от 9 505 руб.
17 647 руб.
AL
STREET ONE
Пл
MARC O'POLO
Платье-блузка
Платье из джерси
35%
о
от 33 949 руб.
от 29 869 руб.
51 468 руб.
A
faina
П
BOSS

• WHAT YOU ARE ASKED TO DO: The lines wanted are those from the one containing "17 647 руб." through the last line of the listing above. Repeat them exactly.

• ANSWER FOR THE TASK:
17 647 руб.
AL
STREET ONE
Пл
MARC O'POLO
Платье-блузка
Платье из джерси
35%
о
от 33 949 руб.
от 29 869 руб.
51 468 руб.
A
faina
П
BOSS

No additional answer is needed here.